Apesar do risco remoto de rejeição a uma proposta tão relevante quanto a Reforma Tributária, o chefe do Executivo recebeu o alerta de aliados sobre a necessidade de fazer um gesto de aproximação aos senadores.Benefício para cesta básica e produtores rurais: A proposta prevê uma redução de 50% no imposto para produtos e insumos agropecuários, o que manteria a carga tributária da cesta básica inalterada. O setor quer uma desoneração maior (80%) e a inclusão de mais produtos na lista.Benefício para cesta básica e produtores rurais: A proposta prevê uma redução de 50% no imposto para produtos e insumos agropecuários, o que materia a carga tributária da cesta básica inalterada – Foto: Ministério da Fazenda

Desde o início da atual gestão, o ministro Fernando Haddad (Fazenda) elegeu a Reforma Tributária como uma das prioridades da agenda econômica.

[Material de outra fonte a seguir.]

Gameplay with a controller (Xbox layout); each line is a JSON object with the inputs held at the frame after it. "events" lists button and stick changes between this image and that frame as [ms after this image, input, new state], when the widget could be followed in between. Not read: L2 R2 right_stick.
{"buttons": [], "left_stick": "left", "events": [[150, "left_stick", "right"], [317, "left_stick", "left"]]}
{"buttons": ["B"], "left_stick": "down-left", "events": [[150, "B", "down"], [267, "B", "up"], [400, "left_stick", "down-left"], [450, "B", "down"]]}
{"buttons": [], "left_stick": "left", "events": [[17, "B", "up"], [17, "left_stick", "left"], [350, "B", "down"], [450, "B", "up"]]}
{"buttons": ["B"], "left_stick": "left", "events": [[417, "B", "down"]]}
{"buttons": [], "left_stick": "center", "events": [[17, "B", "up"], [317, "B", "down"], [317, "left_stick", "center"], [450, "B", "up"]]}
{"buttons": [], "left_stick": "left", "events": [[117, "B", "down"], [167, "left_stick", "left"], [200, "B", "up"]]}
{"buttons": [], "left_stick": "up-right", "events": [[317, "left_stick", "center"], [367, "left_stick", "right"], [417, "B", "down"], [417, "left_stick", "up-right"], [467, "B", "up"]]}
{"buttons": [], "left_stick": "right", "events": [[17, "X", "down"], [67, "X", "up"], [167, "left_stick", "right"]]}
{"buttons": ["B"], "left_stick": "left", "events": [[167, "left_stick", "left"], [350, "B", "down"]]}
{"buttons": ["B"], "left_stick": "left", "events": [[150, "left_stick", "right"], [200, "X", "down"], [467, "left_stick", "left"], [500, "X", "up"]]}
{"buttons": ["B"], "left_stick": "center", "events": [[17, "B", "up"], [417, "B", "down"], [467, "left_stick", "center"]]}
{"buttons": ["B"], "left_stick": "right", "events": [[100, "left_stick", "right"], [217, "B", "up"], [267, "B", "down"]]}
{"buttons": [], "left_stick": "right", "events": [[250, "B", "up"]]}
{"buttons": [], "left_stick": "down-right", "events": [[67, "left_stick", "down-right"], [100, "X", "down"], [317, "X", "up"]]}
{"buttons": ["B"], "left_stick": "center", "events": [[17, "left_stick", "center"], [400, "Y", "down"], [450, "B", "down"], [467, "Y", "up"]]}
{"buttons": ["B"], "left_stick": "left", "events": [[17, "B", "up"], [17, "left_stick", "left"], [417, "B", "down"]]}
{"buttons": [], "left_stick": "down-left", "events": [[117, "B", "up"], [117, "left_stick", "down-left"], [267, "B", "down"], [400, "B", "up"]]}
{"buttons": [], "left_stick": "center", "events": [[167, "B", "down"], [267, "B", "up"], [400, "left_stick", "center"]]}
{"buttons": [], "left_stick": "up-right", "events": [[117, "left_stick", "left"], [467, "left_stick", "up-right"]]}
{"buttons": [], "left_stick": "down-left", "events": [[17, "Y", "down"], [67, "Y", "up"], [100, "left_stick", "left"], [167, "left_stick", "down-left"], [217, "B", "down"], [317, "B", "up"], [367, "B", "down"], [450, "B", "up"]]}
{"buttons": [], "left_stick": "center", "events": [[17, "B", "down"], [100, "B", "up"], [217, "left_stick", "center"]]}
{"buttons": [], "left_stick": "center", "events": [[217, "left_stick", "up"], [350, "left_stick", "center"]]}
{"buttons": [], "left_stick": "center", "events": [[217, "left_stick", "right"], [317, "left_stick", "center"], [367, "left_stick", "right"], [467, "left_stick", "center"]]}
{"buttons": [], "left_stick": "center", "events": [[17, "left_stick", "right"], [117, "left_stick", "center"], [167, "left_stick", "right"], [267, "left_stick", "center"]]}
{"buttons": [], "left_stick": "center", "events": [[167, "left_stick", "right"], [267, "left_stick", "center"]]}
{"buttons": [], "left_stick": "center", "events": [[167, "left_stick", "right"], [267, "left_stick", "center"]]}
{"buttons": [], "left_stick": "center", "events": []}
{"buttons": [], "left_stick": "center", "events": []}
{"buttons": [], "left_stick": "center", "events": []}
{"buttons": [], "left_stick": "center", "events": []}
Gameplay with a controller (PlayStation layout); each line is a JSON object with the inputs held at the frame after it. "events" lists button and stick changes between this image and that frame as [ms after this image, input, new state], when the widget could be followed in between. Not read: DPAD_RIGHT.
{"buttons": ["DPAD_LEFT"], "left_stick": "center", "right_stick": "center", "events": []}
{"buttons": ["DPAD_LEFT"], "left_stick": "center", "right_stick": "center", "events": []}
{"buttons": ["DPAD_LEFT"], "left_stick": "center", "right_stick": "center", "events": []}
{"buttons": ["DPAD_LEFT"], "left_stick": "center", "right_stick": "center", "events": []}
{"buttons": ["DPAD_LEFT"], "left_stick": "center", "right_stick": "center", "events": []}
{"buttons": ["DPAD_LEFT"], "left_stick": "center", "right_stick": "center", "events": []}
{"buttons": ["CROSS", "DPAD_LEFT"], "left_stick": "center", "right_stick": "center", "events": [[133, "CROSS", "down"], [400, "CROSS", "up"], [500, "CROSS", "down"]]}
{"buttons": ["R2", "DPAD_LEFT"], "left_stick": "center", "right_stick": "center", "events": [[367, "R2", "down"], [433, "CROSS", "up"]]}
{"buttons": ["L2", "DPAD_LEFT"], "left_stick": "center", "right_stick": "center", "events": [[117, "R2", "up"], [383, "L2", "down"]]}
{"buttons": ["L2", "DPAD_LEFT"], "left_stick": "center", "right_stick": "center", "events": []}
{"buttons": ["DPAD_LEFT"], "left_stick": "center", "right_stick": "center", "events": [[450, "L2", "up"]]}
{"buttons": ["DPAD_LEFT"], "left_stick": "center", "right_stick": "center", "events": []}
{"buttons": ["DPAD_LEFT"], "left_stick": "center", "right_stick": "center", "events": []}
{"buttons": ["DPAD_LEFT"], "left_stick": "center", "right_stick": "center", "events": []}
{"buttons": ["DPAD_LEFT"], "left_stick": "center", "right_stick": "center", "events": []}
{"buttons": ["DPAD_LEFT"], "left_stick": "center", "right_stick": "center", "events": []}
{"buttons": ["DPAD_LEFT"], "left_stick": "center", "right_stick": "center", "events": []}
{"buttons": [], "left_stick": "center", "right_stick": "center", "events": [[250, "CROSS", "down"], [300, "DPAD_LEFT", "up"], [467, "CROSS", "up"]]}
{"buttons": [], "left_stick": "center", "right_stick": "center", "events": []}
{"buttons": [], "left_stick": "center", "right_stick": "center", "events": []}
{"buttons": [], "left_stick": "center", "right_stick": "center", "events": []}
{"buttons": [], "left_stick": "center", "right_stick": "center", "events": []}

O QUE PREVÊ A REFORMA TRIBUTÁRIA

A proposta prevê a fusão de PIS, Cofins e IPI (tributos federais), ICMS (estadual) e ISS (municipal) em um IVA (Imposto sobre Valor Agregado).

O sistema será dual: uma parcela da alíquota será administrada pelo governo federal por meio da CBS (Contribuição sobre Bens e Serviços), e a outra, por estados e municípios pelo IBS.

Também será criado um Imposto Seletivo sobre bens e serviços considerados prejudiciais à saúde (como cigarros e bebidas alcoólicas) ou ao ambiente, à exceção dos produzidos na Zona Franca de Manaus.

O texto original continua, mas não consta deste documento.